One thing to always take in to account is the higher your rebate, the lower your net profit. Your net profit is important to you for many reasons, and it's what all financial providers will make their lending decisions upon when you apply for a mortgage or loan, and most rented properties.

The lower your net profit, the lower the amount you can borrow. Whilst this may not be of great importance to you now, it's also worth remembering that a mortgage lender will ask for three years of accounts and decide based upon three years' worth of net profits.

Most landlords or letting agents will also request at least your previous year's net profits when making their affordability calculation.

Some loan providers are also starting to request evidence of your net profit even when lending smaller amounts. You may find if you're thinking about buying a new car soon, your net profit may be more important than you once thought.

The slightly scarier part

One of the first things to point out is that just because is a rebate is paid, it doesn't mean your return has been checked and that everything is okay.
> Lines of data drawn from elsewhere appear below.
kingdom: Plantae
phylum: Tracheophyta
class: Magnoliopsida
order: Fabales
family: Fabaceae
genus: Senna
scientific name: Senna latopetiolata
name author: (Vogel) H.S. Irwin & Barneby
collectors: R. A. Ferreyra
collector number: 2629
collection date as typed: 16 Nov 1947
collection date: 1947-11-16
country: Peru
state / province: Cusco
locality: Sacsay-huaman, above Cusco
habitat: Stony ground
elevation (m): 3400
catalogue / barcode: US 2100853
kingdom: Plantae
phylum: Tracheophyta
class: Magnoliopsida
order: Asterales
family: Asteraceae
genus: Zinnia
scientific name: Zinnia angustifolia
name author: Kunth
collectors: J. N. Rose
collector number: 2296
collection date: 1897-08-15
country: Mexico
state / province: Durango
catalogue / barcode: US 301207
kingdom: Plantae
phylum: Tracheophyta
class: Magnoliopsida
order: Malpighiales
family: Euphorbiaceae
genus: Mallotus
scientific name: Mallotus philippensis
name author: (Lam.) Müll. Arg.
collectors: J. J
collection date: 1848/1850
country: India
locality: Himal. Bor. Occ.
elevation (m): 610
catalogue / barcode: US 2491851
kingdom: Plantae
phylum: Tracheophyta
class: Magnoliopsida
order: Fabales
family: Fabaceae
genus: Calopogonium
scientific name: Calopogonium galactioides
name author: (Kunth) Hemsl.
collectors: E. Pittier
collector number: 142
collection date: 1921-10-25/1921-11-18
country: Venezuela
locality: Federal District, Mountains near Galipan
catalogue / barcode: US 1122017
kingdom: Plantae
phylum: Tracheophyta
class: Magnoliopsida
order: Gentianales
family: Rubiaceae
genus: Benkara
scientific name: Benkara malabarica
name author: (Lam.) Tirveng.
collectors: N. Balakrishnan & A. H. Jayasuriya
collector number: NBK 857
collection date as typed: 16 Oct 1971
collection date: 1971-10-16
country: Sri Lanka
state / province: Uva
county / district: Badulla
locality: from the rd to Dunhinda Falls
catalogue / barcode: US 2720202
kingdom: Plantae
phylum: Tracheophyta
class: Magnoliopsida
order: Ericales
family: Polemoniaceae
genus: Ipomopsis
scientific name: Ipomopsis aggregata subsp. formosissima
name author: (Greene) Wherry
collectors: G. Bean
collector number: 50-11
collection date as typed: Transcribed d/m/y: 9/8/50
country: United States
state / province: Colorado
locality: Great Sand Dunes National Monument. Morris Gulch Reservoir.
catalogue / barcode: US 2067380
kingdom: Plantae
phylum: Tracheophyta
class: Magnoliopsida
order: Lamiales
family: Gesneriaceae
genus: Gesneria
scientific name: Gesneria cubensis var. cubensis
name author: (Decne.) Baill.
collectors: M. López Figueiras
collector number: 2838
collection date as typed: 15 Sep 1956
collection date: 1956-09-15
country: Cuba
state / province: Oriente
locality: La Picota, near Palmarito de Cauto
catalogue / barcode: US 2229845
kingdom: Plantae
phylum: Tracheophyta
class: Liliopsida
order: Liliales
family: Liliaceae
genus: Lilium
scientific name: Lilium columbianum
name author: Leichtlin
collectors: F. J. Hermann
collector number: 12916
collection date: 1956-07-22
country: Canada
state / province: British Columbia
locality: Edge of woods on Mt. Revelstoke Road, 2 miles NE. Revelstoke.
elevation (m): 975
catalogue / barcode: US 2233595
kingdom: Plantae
HMRC cannot physically check all returns before issuing a repayment, so they pay first and check later! However, do remember that they have 6 years to complete their checks, and can open an investigation in to your return at any point during this time if they feel the need to do so.

Another thing to remember is that any amount owed to HMRC is an amount owed to the Crown. This means that the standard Statute of Limitations does not apply, and any amount you owe will not just go away after 6 years. It will remain with you forever, and the next time you are entitled to any money from HMRC they will always collect what's owed first. It's not uncommon for a debt that's over 20 years old to be collected.

It's vital that you know what has been included on your tax return, as you are the person that is that is responsible for ensuring the information is correct.

You can pay an accountant to submit and prepare you return, but you are the person that would need to provide evidence to match what's listed on the return, not your accountant.

If your return was investigated and errors were found it would be you that is responsible for them, and you that would need to repay any amount HMRC deemed to be overpaid.

It doesn't matter what your accountant friend or colleague says, it's you that will always need to justify that information.